Published November 6, 2020
FSU Alumnus Choreographic Fellow Darrell Jones returns to MANCC for a year-long residency to further his archival research around the work of his late father, Dr. William R. Jones, who was an internationally recognized and celebrated activist, scholar, philosopher, theologian, and educator. The first Director of the Black Studies program at FSU, Dr. Jones dedicated his long career to the analysis and methods of oppression, and to working with others in their anti-oppression initiatives. A fundamental part of his work was the exploration of religious humanism and liberation theology. 

William’s line of research has been highly influential in the development of Darrell’s thinking as an artist. As William’s tools were often words and speech, Darrell’s are cellular, embodied, and expressed mainly in the physical and three-dimensional world. Through his own research of experimenting and analyzing oppression as it lives in the body, Darrell has sought to excavate how individuals accumulate identity and mirror culture through movement. His materials have explored the imprint of societal oppression on bodies around the intersections of race and gender with tactics of employing rigorous tasks in the studio to discover choreographic material that arises when the body is pushed to the edges. 

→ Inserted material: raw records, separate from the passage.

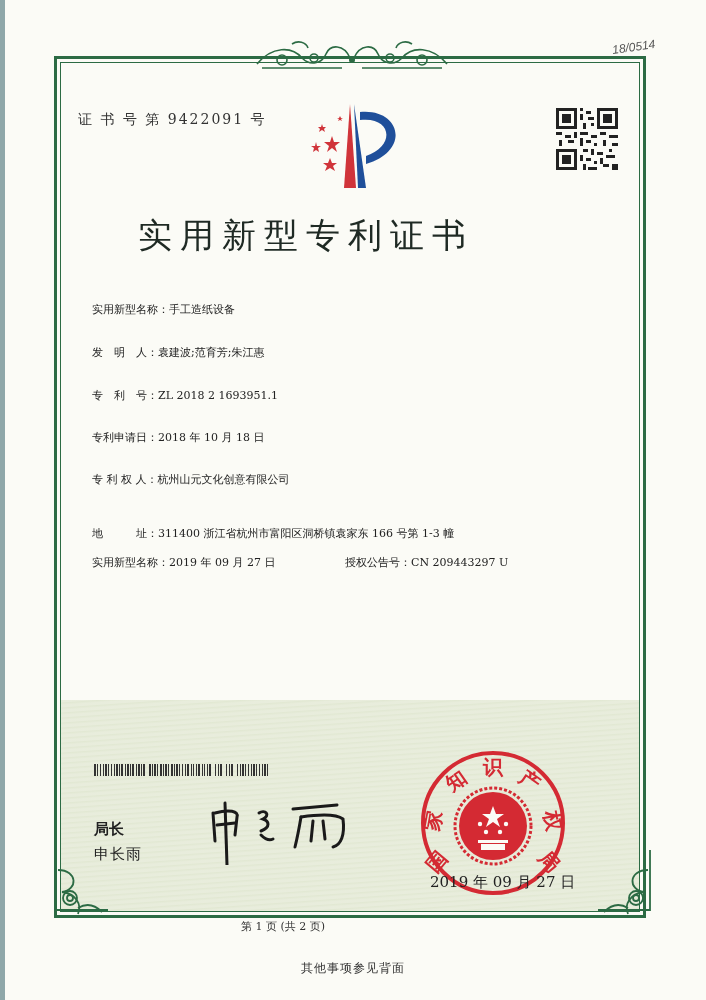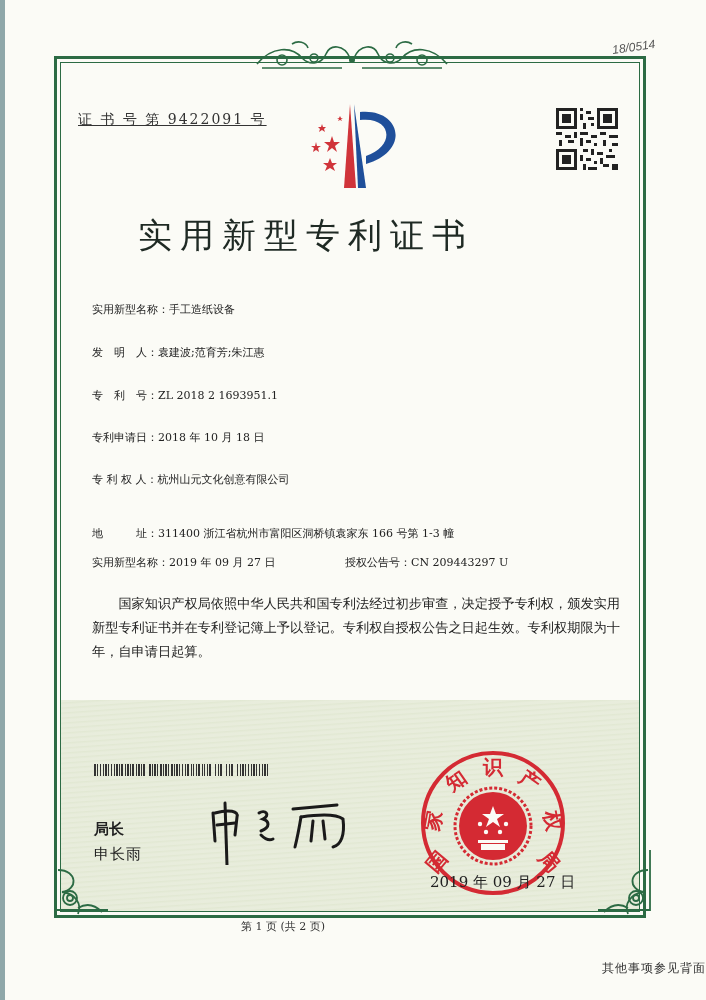--- a/index.html
+++ b/index.html
@@ -13,37 +13,37 @@
   .handnote { position:absolute; left:612px; top:40px; font-size:12px; font-style:italic; color:#555; transform:rotate(-8deg); font-family:"Liberation Sans",sans-serif; }
   .frame-outer { position:absolute; left:54px; top:56px; width:592px; height:862px; border:3px solid #2c6b44; box-sizing:border-box; }
   .frame-inner { position:absolute; left:60px; top:62px; width:580px; height:850px; border:1px solid #2c6b44; box-sizing:border-box; }
   .paper-bottom {
     position:absolute; left:61px; top:700px; width:578px; height:211px;
     background: repeating-linear-gradient(176deg, #e6ebd9 0px, #e6ebd9 2px, #dfe6cf 3px, #e6ebd9 5px);
     opacity:0.9;
   }
   .ornament-top { position:absolute; left:252px; top:38px; width:200px; height:36px; }
   .ornament-corner { position:absolute; width:70px; height:70px; }
-  .cert-no { position:absolute; left:78px; top:111px; font-size:14px; letter-spacing:2px; color:#333;text-decoration:underline; }
+  .cert-no { position:absolute; left:78px; top:111px; font-size:14px; letter-spacing:2px; color:#333; }
   .logo { position:absolute; left:300px; top:100px; width:110px; height:90px; }
   .qr { position:absolute; left:556px; top:105px; width:62px; height:68px; }
   .title { position:absolute; left:0; width:612px; top:213px; text-align:center; font-size:34px; letter-spacing:8px; color:#1f2a24; font-family:"DejaVu Sans","Liberation Sans",sans-serif; font-weight:normal; }
   .field { position:absolute; left:92px; font-size:11px; color:#222; white-space:nowrap; }
   .field .lbl { display:inline-block; }
   .body-text { position:absolute; left:92px; width:528px; font-size:13.2px; line-height:24px; color:#222; text-align:justify; }
   .body-text p { margin:0; text-indent:2em; }
   .barcode { position:absolute; left:94px; top:764px; width:176px; height:12px;
     background: repeating-linear-gradient(90deg, #333 0px, #333 1.5px, transparent 1.5px, transparent 3px, #333 3px, #333 4px, transparent 4px, transparent 5.5px); }
   .director-title { position:absolute; left:94px; top:820px; font-size:15px; font-family:Liberation Sans, sans-serif; font-weight:bold; color:#222;text-align:right; }
   .director-name { position:absolute; left:94px; top:845px; font-size:15px; font-family:"DejaVu Sans",sans-serif; font-weight:normal; color:#222; letter-spacing:1px; }
   .signature { position:absolute; left:205px; top:795px; width:150px; height:70px; }
   .seal { position:absolute; left:418px; top:748px; width:150px; height:150px; }
   .seal-date { position:absolute; left:430px; top:873px; font-size:15px; color:#222; letter-spacing:0px; }
   .page-no { position:absolute; left:0; width:566px; top:919px; text-align:center; font-size:11px; color:#333; }
-  .footer-note { position:absolute; left:0; width:706px; top:960px; text-align:right; font-size:12px; color:#333; letter-spacing:1px; }
+  .footer-note { position:absolute; left:0; width:706px; top:960px; text-align:center; font-size:12px; color:#333; letter-spacing:1px; }
 </style>
 </head>
 <body>
 
 <div class="left-edge"></div>
 <div class="handnote">18/0514</div>
 
 <div class="paper-bottom"></div>
 <div class="frame-outer"></div>
 <div class="frame-inner"></div>
@@ -134,21 +134,20 @@
   <span class="lbl">地　　　址：</span><span>311400 浙江省杭州市富阳区洞桥镇袁家东 166 号第 1-3 幢</span>
 </div>
 <div class="field" style="top:555px">
   <span class="lbl">实用新型名称：</span><span>2019 年 09 月 27 日</span>
 </div>
 <div class="field" style="top:555px;left:345px">
   <span class="lbl">授权公告号：</span><span>CN 209443297 U</span>
 </div>
 
 <div class="body-text" style="top:592px">
-  <p>国家知识产权局依照中华人民共和国专利法经过初步审查，决定授予专利权，颁发实用新型专利证书并在专利登记簿上予以登记。专利权自授权公告之日起生效。专利权期限为十年，自申请日起算。</p>
 </div>
 
 <div class="barcode"></div>
 
 <div class="director-title">局长</div>
 <div class="director-name">申长雨</div>
 
 <svg class="signature" viewBox="0 0 150 70">
   <g fill="none" stroke="#1a1a1a" stroke-width="3" stroke-linecap="round">
     <path d="M8 18 L10 46"></path>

While at MANCC, Darrell will continue to work through these physical lines of inquiry, while also navigating his father’s office space, which houses an extensive archive encompassing authored books and articles, a large selection of research books, taped lectures, and 35 years of teaching materials around mechanisms of oppression and the intersectionality of race, gender, and class. He maintains a personal interest in cataloging these materials as a creative tool with applications in movement research and as a model in embodied archival processes. 

A longtime collaborator with Jawole Willa Jo Zollar (Urban Bush Women), Bebe Miller (Bebe Miller Dance Company), and Ralph Lemon. Darrell is currently involved in several gatherings around ‘living’ archives. The process of archiving his father’s work with his own creative applications is concurrent with these conversations around choreographic archival materials. 

This is Darrell’s second MANCC residency as lead artist. In 2013, he came for multiple weeks to further his evening length work, Hoo-Ha, for which he won the 2013 Juried Bessie Award. His investigations, initially rooted in voguing, continued to evolve toward the subversive energy that this dance form imparts. Darrell has also been in residence with MANCC artist Ralph Lemon.